To Know and Be Known
The longings of my heart express in a multitude of ways. This deep desire to be a wife has many components, some of which I experience in part in friendship. Often, though, these experiences leave me longing for more. I adore my friends, and I praise God for the friendships He has placed in my life. These relationships have been formed over years, or sometimes months, through conversation, trials, and celebration together. They remind us all that we are alive, and that someone cares. The people in our lives can be God's hands and feet if we let them and if they choose to be that.
One necessary component to all friendships is that of knowing the other person and being known by them. This takes vulnerability for both parties, and an understanding reception of that vulnerability. Vulnerability is not comfortable, especially when it's been rejected in the past. Understanding is sometimes difficult because we are all different, and sometimes we just don't get it. We can feel guarded when met with another person's vulnerability, and we live in a society that teaches us to disregard or avoid the emotional messes of others.

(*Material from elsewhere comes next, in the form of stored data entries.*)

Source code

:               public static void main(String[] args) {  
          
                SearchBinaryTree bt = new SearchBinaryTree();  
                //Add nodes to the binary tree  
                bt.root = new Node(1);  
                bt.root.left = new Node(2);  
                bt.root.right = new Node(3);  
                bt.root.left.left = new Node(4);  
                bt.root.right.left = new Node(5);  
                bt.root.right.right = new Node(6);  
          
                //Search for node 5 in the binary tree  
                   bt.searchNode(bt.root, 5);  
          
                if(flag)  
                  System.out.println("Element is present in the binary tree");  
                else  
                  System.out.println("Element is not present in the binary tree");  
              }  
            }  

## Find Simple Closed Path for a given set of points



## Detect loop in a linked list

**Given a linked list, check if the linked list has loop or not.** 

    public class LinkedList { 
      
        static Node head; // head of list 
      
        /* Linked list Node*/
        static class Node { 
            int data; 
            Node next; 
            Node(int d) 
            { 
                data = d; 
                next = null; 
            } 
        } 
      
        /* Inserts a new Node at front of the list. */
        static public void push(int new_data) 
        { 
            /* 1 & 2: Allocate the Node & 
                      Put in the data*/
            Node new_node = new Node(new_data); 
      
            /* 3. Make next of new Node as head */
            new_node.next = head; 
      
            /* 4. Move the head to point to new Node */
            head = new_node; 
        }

Those of you who know me well know that I cry at many things. From children reciting Scripture to the caring words of a friend when I'm trying too hard to be strong. I am so grateful for the friends in my life who accept me and all my emotions, and who speak truth into those wounded places. There is an understanding there, and it gives me the comfort to know that I am not only known as someone who cries, but that I am loved and accepted, sometimes even for that very quality. One friend said to me a couple months ago "Those who know you well know that, and we know how to handle it." While I'm not sure exactly what he meant by 'handle it,' it did speak to me that my close friends, the ones with whom I've chosen to be vulnerable, know what is necessary in my crying times. They know what my tears mean, and they know how to respond.
Just last night I had another conversation affirming my tears, affirming that my emotions are a natural outflow of who I am. This goes along with other recent conversations I've had in prayer. God has continued to remind me that I cannot be anyone other than myself. Even in my professional life, there will be times when my emotions will come out. I cannot hide the emotions that God has given me. In fact, God has blessed me with very open emotions that have been expressed on behalf of others, and this is a good thing.
So what does this all have to do with the longing to be a wife? My emotions are part of who I am, but not the entirety of who I am. God has given me physical attributes, intelligence and wisdom, a quirky personality, food preferences, and so much more. My relationship with Him defines more of who I am than many of these, but it is not in a vacuum. God has made me as a whole person. One of the things that blesses me most about some of my friendships is that of being known. When I get a taste of this, my heart longs for more. The tastes I get come in the form of someone saying that they know my heart, and encouraging me that God knows it even better. They come as I receive gifts that are things I'd never ask for, but that the giver knows will bless me. I glimpse it when someone takes the time to hear me, and to respond.
All of these experiences awaken within me a strong desire to know and be known, not just as a friend, though that is such a blessing as well. No, I long to be known so well that the person (my husband) can read me and know how to respond, even when I don't say a word. I've had friends who can do this from time to time, and for that I am thankful. Even so, it only makes the desire stronger because I know that it can be, and therefore it is not meaningless to hope. I had a friend once tell me that I will never find that in a man, and my response was that I've had male friends who were able to do so. I know God can do this.
This desire to be known has been awakened before, and taken before God. What He showed me through the Bible was astounding! He showed me that He also longs to be known. In Jeremiah we are told to search Him out with all of who we are. Jesus talks about those who will proclaim His name and be rejected with the words "Depart from me, I never knew you." We are told in Corinthians that one day we will see the fulfillment of the little bit that we know now. We will know as we are known!
Being created in the image of God, it is natural that we would have the same desire to be known. God created us with desires and emotions. In this longing of mine, I must remember to delight in God. He has promised to give me what I desire when I delight in Him, and I trust that in drawing close to God He will either change my desires, or fulfill them in the best way, His way!
Blessings on your life today. I hope that you find friendships in which you are known, and that you can bless someone else today by letting them experience the same!